**Required tasks**
[1] In the profile of Dr Juan José Ginés Rivas, rewrite the paragraph beginning "The Trinidadian guppy, commonly known as rainbow fish" as a short bulleted list that keeps its main facts.
[2] According to the profile of Dr Juan José Ginés Rivas, what degree did he earn in 2016, and from which university?
[3] List every academic degree named in the profile of Dr Juan José Ginés Rivas, with its year, field and university.

**Source extract**
Dr Juan José Ginés Rivas
Postdoctoral Research Fellow
Newman Lower Ground Floor (The Cave)
Office hours: 08:00 – 17:30
08:00 – 17:30
My main goal is to understand evolution in eukaryotic organisms, studying the evolutionary forces that shapes genomes and create biodiversity. For this purpose, during my career I have used different strategies, from the creation of transgenic lines of Fusarium oxysporum to study transposable elements, and the analysis of codon usage in choanoflagellates and other species surrounding the transition to pluricellularity in the phylogenetic tree.
I have recently joined the Fraser lab group, which uses a model organism for evolutionary biology, the Trinidadian guppy (Poecilia reticulata). This research aims to unveil the genetic architecture of features that change rapidly and repeatably, using different approaches of bioinformatics, quantitative genetics, and evolutionary biology.
2021 PhD. Evolutionary Genomics. University of Huddersfield.
2016 MscR. Biotechnology. Universidad de Córdoba.
2015 Bsc. Veterinary Medicine. Universidad de Córdoba.
2022 – present Postdoctoral Research Fellow, University of Exeter.
Research group links
The Trinidadian guppy, commonly known as rainbow fish or millionfish, present advantages to study evolution derived from its short life cycle and its ability to live in different environments. This characteristics make the different guppy populations, specifically those in isolated rivers of the Northern Mountain Range of Trinidad, ideal to study variation and adaptation. In areas with low predation danger, guppies have evolved similar traits, such as larger size and increased colouration in males. We use this system to ask our main evolutionary questions:
- How are the evolutionary forces and the environment shaping the genome?
- What phenotypic traits change rapidly and repeatably, and how is this variation possible?
- What elements promote the convergent evolution and how is this reflected at genomic level?

**Dataset records**
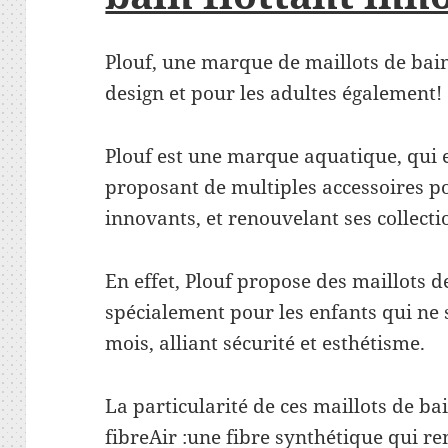
Plouf, une marque de maillots de bai
design et pour les adultes également!
Plouf est une marque aquatique, qui 
proposant de multiples accessoires po
innovants, et renouvelant ses collect
En effet, Plouf propose des maillots d
spécialement pour les enfants qui ne 
mois, alliant sécurité et esthétisme.
La particularité de ces maillots de bai
fibreAir :une fibre synthétique qui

**Solved tasks**
[1]
- The Trinidadian guppy is also known as rainbow fish or millionfish.
- Its short life cycle and ability to live in different environments make it useful for studying evolution.
- Guppy populations in isolated rivers of Trinidad's Northern Mountain Range are ideal for studying variation and adaptation.
- Where predation danger is low, guppies have evolved similar traits, such as larger size and increased coloration in males.
- The group uses this system to pursue its main evolutionary questions.

[2] An MscR in Biotechnology from the Universidad de Córdoba.

[3]
- 2021: PhD, Evolutionary Genomics, University of Huddersfield
- 2016: MscR, Biotechnology, Universidad de Córdoba
- 2015: Bsc, Veterinary Medicine, Universidad de Córdoba